TEXTE FOURNI:

--*--

La Commune de Paris, c’est aussi une diversité de femmes qui à travers les clubs, les organisations, a trouvé la possibilité de s’exprimer, et le moyen de faire évoluer la condition féminine.
Nous ne pouvons que saluer le rôle joué par ces figures emblématiques que sont Louise Michel, Paule Mink, André Léo, Nathalie Le Mel…
Mais nous voulions par cette rubrique avoir l’occasion de vous présenter d’autres femmes, celles-ci restées anonymes, et dont pourtant l’engagement pour la Commune fut entier.
Marie Manière est l’une de ces communardes, qui a choisi de s’investir dans la lutte pour l’instruction des jeunes filles. Elle fait alors le choix de défendre une école qui ne serait plus sous la responsabilité des ecclésiastiques, elle souhaite une école laïque et professionnelle. Pendant la Commune nous la retrouvons donc institutrice-directrice d’un atelier-école (38 rue de Turenne à Paris) où l’on valorise une formation donnée à la fois par des ouvrières et des institutrices. Ainsi l’expose t-elle dans le Vengeur du 3 avril 1871 (document disponible à la Bibliothèque Historique de la ville de Paris :
« L’échange de connaissances qui aura lieu entre ces diverses intelligences, s’exerçant côte à côte, constituerait un milieu très favorable à un enseignement progressiste entièrement dégagé de préjugés ».
Et pour toutes celles qui auront eu la chance de suivre cet enseignement, c’est une réelle possibilité d’être indépendante !
Marguerite Guinder, cette confectionneuse de métier se retrouve auprès des combattants du 66e bataillon en tant que cantinière et ambulancière. Dans le Journal Officiel du 9 avril on lui rend hommage notamment, pour ses qualités d’ambulancière, et pour son dévouement :
« Elle a, dans le combat du 3 courant, en avant de Meudon, tenu une conduite au-dessus de tout éloge et de la plus grande virilité, en restant toute la journée sur le champ de bataille, malgré la moisson que faisait autour d’elle la mitraille, occupée à soigner et à panser de nombreux blessés, en l’absence de tout service chirurgical ».
Le 19 juin 1872, elle est condamnée à la peine de mort, mais sa peine fut commuée en travaux forcés le 14 septembre 1872.

--*--

CONSIGNE:
Dans le texte ci-dessus sur les femmes de la Commune, recopiez à l'identique, s'il vous plaît, tout ce qui va de « Nous ne pouvons » jusqu'à « Commune fut entier. » inclus.

MATÉRIEL FOURNI:
--*--

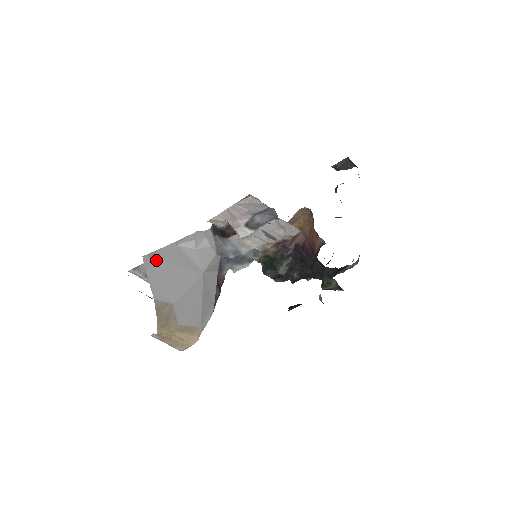
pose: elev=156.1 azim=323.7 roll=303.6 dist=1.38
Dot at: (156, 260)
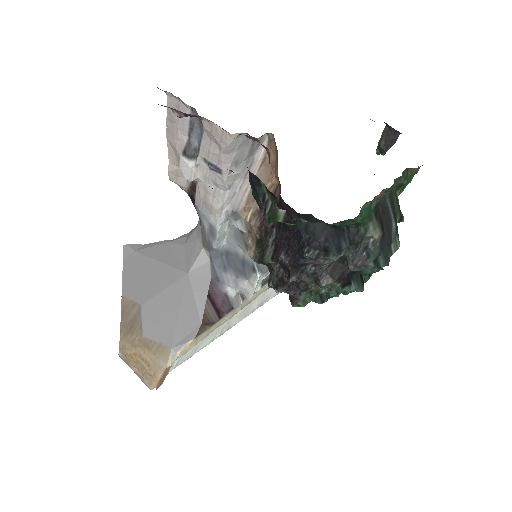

--*--

RÉPONSE:
Nous ne pouvons que saluer le rôle joué par ces figures emblématiques que sont Louise Michel, Paule Mink, André Léo, Nathalie Le Mel…
Mais nous voulions par cette rubrique avoir l’occasion de vous présenter d’autres femmes, celles-ci restées anonymes, et dont pourtant l’engagement pour la Commune fut entier.